Notem, meus caros amigos, que nada disso envolve necessária desonestidade da parte do pesquisador. Trata-se, muitas vezes, de não se conseguir excluir a própria cultura do tema a ser analisado, e isso acaba por contaminar a opinião. É possível ao historiador cristão reconhecer as atrocidades das Cruzadas? Ao muçulmano reconhecer que eles também as cometeram? Ao não-cristão e não-muçulmano que elas não ocorreram porque as religiões envolvidas não são a sua? Ao ateu porque as religiões não são intrinsecamente prejudiciais, e sim o uso que os homens fazem delas? Sim, é possível, mas é sempre mais difícil respirar fundo e dizer contra suas convicções pessoais.

Cultura, Ciências, História... Dei alguns exemplos simples para facilitar a compreensão, mas o fato é que, dependendo de nossa área de atuação, esse limite pode ser transposto da maneira errada, misturando conhecimento técnico com posição pessoal, o que pode ser perigoso.

Juízes se veem diante de crimes escabrosos. Psicólogos escutam histórias de arrepiar cabelos de carecas. Médicos atendem vítimas e agressores, crianças de 5 anos e seus estupradores, idosos feridos e seus torturadores. Qual é o ponto em que o muro de nossas convicções é saltado e já não temos condições de ser neutros? Como podemos encarar com a devida neutralidade costumes hediondos para a nossa cultura, como os enterros de crianças vivas que nascem com algum “defeito”, como o albinismo, encarados com naturalidade em outros lugares? Nas questões que envolvem a vida e a sua integridade, é difícil demais não tomar uma posição, ainda que seu trabalho assim o exija. Por isso, entendo que é sinal de maturidade e honestidade quando alguém simplesmente admite ser incapaz de ir além, e deixar o serviço para quem consiga fazê-lo, mesma que seja doloroso assumir a própria fraqueza.

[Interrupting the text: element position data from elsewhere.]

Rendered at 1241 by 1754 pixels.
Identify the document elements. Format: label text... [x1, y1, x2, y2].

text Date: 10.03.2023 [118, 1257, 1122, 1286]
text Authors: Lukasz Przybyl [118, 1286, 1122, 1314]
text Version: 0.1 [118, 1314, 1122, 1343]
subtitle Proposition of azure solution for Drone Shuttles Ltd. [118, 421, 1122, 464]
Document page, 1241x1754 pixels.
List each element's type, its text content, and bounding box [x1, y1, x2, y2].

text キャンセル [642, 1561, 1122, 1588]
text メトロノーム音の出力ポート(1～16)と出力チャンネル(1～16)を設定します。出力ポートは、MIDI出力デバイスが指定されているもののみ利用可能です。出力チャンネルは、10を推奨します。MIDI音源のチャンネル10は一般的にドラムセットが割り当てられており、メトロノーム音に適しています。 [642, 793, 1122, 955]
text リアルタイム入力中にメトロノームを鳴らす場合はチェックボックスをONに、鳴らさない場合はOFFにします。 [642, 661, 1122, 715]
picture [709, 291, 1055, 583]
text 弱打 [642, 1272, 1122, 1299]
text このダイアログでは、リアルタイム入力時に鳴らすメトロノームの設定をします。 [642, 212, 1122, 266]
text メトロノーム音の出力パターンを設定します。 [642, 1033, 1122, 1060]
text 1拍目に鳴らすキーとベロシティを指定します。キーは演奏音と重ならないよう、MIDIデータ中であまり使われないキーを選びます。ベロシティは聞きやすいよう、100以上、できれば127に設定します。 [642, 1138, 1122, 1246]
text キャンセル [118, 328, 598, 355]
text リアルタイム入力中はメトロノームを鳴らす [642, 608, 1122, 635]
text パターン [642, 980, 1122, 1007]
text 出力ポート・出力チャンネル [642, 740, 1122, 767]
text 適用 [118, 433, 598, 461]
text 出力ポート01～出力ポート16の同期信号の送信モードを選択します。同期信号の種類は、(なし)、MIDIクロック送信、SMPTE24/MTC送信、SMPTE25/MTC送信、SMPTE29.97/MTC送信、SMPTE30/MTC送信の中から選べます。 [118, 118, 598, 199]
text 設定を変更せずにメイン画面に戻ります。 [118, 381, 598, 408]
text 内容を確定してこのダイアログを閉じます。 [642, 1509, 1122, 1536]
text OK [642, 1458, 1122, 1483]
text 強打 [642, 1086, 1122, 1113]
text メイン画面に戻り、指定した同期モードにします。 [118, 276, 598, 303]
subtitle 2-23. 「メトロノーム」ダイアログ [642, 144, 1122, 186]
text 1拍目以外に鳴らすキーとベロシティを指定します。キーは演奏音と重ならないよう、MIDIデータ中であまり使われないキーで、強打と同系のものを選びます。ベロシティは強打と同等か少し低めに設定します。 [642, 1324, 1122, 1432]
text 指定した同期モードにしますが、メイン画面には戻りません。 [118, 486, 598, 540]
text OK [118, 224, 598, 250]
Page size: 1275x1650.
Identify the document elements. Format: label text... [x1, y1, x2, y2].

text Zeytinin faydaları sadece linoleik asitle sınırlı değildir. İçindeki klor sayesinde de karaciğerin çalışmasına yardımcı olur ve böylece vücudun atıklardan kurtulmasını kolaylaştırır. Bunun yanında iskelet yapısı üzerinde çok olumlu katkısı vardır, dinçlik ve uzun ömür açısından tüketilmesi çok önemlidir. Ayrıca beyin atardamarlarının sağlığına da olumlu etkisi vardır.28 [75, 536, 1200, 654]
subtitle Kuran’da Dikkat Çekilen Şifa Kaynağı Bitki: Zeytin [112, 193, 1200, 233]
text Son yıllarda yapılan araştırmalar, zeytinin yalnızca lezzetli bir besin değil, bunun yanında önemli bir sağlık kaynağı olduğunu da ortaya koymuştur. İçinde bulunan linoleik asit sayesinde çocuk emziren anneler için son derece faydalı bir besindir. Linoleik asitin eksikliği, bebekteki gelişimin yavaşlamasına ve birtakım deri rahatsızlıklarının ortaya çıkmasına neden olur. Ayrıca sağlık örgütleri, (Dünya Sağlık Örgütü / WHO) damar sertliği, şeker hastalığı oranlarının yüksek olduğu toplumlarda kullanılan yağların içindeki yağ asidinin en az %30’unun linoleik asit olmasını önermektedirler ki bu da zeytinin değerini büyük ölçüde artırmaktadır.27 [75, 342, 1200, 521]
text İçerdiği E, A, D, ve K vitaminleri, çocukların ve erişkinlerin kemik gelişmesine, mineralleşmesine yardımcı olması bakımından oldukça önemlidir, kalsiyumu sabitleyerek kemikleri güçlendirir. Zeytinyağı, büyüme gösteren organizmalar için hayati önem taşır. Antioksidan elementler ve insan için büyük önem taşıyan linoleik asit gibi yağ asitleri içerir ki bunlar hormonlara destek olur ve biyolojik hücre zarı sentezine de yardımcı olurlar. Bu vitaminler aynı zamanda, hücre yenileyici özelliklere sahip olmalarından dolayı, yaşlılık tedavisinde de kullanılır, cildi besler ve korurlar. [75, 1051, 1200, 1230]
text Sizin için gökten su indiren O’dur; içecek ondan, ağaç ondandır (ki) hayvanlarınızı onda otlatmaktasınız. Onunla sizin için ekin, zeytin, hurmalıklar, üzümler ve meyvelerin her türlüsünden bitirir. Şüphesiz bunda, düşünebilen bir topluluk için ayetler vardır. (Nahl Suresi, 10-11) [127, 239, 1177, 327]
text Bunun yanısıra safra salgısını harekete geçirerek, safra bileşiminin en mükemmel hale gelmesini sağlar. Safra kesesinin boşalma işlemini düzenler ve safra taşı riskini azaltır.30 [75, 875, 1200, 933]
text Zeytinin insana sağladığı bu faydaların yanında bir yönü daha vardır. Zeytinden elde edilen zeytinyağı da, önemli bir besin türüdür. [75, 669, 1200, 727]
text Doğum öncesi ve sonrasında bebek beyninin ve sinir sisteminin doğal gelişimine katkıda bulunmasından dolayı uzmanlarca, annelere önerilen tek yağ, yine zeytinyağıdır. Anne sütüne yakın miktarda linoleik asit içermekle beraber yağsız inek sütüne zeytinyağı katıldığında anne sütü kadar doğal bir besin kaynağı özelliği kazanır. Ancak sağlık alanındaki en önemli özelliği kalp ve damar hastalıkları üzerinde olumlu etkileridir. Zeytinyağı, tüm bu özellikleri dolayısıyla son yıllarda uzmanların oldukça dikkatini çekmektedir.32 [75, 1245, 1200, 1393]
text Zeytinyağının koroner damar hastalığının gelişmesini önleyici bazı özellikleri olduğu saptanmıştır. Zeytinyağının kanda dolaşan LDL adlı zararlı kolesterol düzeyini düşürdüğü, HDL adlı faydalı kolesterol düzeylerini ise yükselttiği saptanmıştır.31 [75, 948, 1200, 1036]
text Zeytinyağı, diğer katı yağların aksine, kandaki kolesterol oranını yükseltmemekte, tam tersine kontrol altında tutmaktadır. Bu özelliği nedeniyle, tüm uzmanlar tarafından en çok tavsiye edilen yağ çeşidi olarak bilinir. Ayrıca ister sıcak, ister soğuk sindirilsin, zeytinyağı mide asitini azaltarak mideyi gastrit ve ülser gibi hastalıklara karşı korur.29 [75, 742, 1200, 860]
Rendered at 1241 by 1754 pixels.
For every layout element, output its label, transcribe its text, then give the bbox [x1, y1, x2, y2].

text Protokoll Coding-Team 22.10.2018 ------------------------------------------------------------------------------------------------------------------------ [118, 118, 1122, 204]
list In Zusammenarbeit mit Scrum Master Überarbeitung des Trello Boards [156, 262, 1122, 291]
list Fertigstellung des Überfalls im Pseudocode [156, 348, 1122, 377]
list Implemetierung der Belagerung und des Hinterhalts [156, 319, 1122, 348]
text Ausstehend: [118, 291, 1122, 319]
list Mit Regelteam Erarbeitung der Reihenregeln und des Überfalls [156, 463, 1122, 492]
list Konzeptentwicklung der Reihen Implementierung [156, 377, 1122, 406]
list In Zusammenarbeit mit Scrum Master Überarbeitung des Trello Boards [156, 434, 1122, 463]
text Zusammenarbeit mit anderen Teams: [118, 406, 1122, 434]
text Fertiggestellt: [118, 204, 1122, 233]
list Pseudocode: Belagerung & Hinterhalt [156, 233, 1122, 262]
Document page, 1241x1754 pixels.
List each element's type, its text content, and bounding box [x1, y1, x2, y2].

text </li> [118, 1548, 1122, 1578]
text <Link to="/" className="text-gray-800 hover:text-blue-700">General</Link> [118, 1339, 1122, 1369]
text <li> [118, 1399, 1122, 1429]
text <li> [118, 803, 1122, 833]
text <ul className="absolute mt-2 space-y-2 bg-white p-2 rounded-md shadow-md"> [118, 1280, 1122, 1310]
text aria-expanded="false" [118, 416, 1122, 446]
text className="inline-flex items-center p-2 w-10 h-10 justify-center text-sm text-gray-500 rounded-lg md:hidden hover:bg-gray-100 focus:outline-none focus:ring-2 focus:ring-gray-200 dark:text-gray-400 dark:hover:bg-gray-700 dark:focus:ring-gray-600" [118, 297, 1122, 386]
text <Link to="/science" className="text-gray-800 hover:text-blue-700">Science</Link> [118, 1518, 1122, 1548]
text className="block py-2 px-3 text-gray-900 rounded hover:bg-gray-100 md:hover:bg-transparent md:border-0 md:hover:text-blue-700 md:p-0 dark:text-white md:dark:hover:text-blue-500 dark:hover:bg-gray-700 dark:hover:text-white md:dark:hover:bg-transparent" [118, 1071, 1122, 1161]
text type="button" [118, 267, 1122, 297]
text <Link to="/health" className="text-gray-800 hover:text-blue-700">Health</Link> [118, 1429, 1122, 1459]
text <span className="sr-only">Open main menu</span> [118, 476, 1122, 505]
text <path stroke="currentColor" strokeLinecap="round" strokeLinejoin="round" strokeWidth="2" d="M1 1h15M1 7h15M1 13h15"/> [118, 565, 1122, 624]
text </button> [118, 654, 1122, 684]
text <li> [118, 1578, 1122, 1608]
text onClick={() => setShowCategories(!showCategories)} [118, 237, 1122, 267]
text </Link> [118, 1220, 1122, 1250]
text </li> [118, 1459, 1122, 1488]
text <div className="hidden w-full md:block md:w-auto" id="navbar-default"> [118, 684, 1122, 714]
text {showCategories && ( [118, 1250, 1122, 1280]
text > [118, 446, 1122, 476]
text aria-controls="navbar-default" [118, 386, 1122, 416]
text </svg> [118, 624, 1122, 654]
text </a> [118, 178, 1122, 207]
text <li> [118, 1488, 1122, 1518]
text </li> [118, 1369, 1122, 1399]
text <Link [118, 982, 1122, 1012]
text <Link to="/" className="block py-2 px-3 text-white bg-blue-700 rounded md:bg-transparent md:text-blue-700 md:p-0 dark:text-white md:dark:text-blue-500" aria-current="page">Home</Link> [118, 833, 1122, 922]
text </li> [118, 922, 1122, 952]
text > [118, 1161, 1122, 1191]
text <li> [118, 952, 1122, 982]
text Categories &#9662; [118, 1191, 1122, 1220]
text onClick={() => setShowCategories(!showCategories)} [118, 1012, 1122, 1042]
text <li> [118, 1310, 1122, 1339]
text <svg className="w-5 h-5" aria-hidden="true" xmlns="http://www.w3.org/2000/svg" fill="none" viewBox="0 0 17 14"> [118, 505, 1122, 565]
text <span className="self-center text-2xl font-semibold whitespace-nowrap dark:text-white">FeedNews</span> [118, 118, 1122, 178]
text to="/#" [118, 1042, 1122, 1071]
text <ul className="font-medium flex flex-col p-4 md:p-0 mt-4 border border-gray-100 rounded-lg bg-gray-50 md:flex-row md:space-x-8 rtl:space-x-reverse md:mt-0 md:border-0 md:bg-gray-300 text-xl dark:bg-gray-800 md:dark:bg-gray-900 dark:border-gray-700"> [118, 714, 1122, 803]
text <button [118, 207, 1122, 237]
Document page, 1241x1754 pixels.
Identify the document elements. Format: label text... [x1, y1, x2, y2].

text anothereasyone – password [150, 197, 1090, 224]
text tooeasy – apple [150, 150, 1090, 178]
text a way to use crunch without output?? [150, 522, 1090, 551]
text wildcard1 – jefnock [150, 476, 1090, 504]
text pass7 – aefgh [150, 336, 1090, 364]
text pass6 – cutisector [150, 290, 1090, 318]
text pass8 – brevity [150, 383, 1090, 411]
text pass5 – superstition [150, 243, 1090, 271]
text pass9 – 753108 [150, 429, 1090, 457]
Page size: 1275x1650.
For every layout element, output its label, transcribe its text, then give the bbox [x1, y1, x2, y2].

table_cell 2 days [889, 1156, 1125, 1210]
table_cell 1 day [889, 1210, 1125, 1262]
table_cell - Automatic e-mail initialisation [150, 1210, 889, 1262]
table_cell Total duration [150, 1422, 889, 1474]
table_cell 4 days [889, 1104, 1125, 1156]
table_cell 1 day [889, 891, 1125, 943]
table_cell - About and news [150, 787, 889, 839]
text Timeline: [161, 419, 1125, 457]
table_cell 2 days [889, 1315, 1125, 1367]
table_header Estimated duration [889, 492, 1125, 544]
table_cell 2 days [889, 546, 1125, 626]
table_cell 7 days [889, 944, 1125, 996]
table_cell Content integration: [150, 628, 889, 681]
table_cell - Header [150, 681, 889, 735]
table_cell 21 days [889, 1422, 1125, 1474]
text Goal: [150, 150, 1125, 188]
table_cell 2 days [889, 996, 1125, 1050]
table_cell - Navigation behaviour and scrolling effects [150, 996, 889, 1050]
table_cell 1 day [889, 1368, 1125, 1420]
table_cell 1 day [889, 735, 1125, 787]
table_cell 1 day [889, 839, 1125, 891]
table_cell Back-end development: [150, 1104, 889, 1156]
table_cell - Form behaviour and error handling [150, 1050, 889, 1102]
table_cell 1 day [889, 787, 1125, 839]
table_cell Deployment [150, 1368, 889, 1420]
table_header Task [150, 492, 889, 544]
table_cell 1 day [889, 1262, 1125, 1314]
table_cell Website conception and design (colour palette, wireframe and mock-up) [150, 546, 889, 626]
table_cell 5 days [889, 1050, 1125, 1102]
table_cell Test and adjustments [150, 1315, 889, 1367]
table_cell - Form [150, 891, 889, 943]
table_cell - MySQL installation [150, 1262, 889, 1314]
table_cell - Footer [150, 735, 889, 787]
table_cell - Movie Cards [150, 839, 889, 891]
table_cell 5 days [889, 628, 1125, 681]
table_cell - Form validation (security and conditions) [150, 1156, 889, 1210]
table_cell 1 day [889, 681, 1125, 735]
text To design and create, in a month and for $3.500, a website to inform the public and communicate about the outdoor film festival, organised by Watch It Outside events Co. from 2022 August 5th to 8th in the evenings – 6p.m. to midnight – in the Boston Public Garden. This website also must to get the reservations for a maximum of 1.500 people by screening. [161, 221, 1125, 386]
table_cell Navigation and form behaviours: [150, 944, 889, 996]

Só que não é fraqueza; é humano ter limites. O difícil é reconhecer o exato momento em que damos de frente com ele. Nossos limites ficam como que guardados em uma caixinha, que só abrimos e conhecemos seu conteúdo quando defrontados com a situação que os exigem. Podem ser balizados pela riqueza, pela cultura e mesmo pela indisposição, mas o certo é que podemos teorizar por dias e dias – será só hipótese. Conheceremos nosso verdadeiro percentual de neutralidade apenas quando colocados em frente ao desafio da isenção.


Portanto, pessoal, a principal sugestão que eu posso dar é detectar a barreira que divide nossa capacidade de fazer julgamentos isentos, sempre procurando arcabouço teórico o mais vasto que conseguirmos. Entendo que devemos atuar no limite do possível, mas tentando o impossível: se não conseguimos ser neutros, precisamos tentar sê-lo, ainda que saibamos que não chegaremos a tal objetivo.

Recomendações várias:

Vamos aos conteúdos sugeridos para uma boa aula como fez o prof. Marcos. O primeiro filme é um documentário contendo vários depoimentos sobre o holocausto. Está no acervo do Centro de Cultura Judaica. Impossível não se emocionar.

BAROUCH, Paulo; PINKUSS, Anita. Shoá - Mensagens para um futuro mais tolerante. Filme. Colorido. Brasil, 2005. 40 min.

Não consegui encontrar o segundo filme exibido pelo professor. Mas, como é o caso de exercitar a capacidade de ser neutro, recomendo um dos maiores exemplares de propaganda nazista, um filme que até hoje é banido na Alemanha.

RIEFENSTAHL, Leni. O triunfo da vontade. Filme. P&B. Alemanha: Univesum, 1935. 110 min.

Por fim, uma visão dos vencedores, desta vez sob prisma artístico. É um belo filme, baseado no livro homônimo, e que eu acho um pouquinho subestimado. Vale a pena dar uma verificada.

PERCIVAL, Brian. A menina que roubava livros. Filme. Colorido. EUA: 20th Century Fox, 2013. 131 min.

Por fim, o livro do professor Hilton Japiassu, falecido há pouco tempo, que nos adverte sobre os riscos de uma veneração da ciência em níveis acima do que ela pode ter como escopo.


JAPIAUSSU, Hilton. O mito da neutralidade científica. Rio de Janeiro: Imago, 1975.